The project began in 2017 with funding from CRDF, PepsiCo and The Coca-Cola Company. In 2020, the CRB joined the project and provided important financial assistance to keep the project going until the NIFA grant began.

The project has three objectives. The first is to build a high-throughput system that will allow antimicrobial compounds to be tested for efficacy against HLB. This objective has been accomplished. The high-throughput system is up and operating, and approximately 500 compounds per quarter are being tested. The system is open to not just Bayer scientists, but other scientists from across the world as a service to the citrus industry.

The second objective is to develop a plant defense inducer (PDI) product that causes the tree to switch on its natural defenses to fight liberibacter, the causal agent of HLB. Research work on developing a PDI is quite far along, and it is believed that a top development candidate can be identified during the lifetime of the grant. The goal is to progress quickly toward product registration.

Extracted material |
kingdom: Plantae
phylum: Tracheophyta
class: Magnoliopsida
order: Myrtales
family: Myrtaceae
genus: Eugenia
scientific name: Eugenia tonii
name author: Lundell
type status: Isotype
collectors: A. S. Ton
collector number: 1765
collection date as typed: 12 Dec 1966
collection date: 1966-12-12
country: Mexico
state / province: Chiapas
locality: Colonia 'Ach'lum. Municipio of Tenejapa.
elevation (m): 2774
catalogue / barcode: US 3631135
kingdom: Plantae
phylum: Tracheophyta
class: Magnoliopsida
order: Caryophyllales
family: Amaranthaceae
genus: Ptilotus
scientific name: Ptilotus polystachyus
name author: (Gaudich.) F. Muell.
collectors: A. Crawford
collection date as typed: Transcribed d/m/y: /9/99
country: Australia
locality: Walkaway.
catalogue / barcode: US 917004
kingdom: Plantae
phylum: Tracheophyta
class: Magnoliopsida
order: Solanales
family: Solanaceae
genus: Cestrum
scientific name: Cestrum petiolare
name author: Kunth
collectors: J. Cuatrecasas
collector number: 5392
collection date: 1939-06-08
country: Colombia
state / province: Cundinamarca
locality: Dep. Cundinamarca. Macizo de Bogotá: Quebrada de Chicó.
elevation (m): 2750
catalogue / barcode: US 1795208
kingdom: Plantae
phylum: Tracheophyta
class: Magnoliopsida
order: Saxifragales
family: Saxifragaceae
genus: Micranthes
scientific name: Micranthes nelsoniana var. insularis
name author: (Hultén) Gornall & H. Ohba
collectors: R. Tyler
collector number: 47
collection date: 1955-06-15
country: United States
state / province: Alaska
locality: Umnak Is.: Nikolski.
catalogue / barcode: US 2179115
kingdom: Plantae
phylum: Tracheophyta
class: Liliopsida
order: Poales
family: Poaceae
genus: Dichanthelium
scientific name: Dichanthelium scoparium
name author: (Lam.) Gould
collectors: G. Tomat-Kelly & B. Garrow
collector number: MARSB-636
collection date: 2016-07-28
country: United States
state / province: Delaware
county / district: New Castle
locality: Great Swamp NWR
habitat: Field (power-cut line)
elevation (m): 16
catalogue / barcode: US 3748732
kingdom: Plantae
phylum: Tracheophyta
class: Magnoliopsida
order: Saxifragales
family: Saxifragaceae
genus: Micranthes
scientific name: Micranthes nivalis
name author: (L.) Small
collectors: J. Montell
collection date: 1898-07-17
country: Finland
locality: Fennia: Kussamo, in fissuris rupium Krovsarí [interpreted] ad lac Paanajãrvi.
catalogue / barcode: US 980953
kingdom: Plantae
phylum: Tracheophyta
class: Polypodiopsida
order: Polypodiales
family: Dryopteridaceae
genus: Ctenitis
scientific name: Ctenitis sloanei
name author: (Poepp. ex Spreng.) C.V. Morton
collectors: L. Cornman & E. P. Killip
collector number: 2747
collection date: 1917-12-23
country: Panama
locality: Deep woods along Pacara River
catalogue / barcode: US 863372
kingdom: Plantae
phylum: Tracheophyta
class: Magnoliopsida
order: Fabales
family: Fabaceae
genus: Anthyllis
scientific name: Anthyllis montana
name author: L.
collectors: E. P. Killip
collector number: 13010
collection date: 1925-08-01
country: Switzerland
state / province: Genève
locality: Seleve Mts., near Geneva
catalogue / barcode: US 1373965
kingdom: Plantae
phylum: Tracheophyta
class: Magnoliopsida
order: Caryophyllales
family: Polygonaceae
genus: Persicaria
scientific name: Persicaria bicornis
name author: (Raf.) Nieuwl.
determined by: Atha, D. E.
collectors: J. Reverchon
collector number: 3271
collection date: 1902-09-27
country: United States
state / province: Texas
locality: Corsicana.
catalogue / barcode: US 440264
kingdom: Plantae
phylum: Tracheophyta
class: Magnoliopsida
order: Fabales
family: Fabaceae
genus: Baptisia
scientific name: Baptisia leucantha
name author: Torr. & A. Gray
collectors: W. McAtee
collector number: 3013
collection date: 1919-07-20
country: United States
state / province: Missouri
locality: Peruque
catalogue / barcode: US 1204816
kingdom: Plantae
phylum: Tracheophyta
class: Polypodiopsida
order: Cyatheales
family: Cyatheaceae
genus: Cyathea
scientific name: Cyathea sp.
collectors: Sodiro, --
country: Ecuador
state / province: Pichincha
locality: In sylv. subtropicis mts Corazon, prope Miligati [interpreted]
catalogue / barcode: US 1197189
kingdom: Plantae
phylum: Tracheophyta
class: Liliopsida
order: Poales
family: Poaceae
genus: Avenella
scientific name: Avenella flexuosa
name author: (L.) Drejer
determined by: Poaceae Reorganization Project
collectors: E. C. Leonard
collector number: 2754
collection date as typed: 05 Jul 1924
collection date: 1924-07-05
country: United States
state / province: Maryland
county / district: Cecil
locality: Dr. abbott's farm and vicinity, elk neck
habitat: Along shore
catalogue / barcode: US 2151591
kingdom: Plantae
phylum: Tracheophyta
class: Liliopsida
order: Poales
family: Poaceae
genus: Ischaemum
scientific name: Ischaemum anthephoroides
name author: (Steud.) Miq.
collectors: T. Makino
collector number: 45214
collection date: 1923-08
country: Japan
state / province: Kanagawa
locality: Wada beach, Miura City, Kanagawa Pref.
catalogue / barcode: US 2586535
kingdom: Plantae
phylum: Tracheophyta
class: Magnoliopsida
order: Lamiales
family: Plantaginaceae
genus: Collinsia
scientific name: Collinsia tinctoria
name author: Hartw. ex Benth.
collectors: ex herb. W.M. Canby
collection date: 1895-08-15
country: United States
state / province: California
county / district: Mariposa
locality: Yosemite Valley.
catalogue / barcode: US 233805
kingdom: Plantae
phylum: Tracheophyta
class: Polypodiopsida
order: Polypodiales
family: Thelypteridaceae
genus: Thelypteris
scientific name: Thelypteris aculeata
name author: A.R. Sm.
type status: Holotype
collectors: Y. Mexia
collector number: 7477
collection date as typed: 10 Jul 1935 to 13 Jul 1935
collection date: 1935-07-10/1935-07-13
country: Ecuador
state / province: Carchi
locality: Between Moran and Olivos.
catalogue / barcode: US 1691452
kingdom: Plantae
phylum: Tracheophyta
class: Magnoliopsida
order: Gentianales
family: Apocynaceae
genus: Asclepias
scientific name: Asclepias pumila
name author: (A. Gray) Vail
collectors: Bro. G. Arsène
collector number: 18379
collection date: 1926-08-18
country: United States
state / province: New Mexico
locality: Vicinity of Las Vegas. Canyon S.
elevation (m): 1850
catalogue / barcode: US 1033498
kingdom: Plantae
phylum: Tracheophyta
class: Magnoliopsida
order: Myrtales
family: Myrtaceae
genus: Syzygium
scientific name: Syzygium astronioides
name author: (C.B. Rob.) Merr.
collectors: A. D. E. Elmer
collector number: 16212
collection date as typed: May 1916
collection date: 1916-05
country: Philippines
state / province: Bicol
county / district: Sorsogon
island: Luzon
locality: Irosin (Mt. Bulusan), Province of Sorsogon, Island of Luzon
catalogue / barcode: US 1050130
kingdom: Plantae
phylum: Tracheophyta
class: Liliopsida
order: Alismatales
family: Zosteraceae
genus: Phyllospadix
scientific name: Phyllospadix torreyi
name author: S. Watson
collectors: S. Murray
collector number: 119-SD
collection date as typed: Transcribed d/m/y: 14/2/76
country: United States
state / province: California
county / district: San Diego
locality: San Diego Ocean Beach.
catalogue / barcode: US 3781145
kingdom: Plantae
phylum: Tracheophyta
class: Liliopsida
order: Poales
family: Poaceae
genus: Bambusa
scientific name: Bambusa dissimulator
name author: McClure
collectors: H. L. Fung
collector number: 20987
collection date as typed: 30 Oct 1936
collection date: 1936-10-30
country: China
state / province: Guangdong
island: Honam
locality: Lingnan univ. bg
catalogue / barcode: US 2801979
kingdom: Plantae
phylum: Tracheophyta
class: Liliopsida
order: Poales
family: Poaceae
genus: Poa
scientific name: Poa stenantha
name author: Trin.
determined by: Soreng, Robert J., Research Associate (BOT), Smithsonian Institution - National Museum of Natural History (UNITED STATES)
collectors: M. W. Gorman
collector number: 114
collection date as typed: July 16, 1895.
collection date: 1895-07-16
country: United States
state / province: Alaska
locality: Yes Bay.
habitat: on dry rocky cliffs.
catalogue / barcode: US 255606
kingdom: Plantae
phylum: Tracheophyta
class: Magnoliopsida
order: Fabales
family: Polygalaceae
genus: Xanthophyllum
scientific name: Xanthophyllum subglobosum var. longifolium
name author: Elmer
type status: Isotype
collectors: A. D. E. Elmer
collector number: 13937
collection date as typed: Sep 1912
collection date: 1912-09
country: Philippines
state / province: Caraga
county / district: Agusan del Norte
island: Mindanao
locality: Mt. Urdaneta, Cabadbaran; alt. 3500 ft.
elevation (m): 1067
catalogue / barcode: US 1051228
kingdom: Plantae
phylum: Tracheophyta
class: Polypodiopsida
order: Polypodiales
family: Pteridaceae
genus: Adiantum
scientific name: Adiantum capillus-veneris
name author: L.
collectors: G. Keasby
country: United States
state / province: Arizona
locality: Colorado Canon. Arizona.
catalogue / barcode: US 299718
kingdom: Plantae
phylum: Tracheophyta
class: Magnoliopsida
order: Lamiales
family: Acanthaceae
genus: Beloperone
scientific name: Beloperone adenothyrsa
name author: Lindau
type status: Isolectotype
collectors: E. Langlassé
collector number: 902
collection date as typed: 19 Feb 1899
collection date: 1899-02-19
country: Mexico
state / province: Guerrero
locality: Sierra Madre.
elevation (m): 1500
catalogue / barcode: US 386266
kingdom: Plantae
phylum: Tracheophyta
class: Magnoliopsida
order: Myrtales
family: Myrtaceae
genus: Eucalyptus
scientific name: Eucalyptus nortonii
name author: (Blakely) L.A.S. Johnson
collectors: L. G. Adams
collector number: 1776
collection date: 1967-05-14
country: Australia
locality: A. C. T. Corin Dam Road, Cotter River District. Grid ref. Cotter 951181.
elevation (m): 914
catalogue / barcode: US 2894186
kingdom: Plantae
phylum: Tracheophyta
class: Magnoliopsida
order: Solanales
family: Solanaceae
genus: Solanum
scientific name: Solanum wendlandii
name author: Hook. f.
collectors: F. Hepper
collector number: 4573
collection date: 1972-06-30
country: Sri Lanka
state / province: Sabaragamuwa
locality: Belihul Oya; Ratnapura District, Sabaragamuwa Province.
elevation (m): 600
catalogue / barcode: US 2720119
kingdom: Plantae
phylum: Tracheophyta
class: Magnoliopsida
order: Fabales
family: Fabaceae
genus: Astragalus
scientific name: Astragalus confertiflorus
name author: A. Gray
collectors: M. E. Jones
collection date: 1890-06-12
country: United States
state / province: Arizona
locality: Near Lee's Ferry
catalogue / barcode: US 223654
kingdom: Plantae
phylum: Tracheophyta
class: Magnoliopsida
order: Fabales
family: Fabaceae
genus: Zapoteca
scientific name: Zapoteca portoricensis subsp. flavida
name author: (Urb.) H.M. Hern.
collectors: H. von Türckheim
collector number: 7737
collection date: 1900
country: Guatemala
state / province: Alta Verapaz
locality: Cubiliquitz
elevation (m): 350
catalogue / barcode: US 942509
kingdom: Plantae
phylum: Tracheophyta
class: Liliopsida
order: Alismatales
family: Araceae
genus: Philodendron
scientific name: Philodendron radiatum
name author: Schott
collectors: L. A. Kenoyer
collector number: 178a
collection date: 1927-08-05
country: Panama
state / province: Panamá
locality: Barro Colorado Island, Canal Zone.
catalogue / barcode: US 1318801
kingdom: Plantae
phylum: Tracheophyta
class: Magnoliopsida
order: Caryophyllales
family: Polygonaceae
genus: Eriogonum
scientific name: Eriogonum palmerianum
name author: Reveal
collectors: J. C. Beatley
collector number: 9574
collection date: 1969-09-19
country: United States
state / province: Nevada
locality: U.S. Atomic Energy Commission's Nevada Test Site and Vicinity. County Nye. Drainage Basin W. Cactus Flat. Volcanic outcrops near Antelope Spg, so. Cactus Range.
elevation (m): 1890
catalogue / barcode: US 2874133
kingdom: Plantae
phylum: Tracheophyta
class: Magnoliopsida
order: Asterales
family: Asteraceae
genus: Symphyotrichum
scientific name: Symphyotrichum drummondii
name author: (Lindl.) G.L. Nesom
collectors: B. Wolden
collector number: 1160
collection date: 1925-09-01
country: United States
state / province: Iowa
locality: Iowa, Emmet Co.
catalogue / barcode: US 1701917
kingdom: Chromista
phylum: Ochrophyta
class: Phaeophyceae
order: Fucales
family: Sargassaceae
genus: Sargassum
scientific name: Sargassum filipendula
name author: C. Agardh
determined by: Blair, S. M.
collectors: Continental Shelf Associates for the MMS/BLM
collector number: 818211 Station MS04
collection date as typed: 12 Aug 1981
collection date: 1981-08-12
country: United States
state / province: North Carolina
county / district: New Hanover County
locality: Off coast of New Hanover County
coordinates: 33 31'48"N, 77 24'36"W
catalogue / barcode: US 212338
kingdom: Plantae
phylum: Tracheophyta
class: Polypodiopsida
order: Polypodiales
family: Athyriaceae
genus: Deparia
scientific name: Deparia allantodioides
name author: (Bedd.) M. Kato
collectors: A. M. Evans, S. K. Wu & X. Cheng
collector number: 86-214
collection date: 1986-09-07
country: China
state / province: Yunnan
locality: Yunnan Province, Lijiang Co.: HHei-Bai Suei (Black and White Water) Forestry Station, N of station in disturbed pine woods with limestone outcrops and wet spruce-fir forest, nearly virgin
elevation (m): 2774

Activities |
1. In the passage on the citrus HLB research project, how would you put this sentence into Spanish: "The high-throughput system is up and operating, and approximately 500 compounds per quarter are being tested."
2. Can you print the stretch of the passage on the citrus HLB research project from "The project began" through "the citrus industry.", word for word?

Outputs by task |
1. El sistema de alto rendimiento está en funcionamiento, y se están probando aproximadamente 500 compuestos por trimestre.

2.
The project began in 2017 with funding from CRDF, PepsiCo and The Coca-Cola Company. In 2020, the CRB joined the project and provided important financial assistance to keep the project going until the NIFA grant began.

The project has three objectives. The first is to build a high-throughput system that will allow antimicrobial compounds to be tested for efficacy against HLB. This objective has been accomplished. The high-throughput system is up and operating, and approximately 500 compounds per quarter are being tested. The system is open to not just Bayer scientists, but other scientists from across the world as a service to the citrus industry.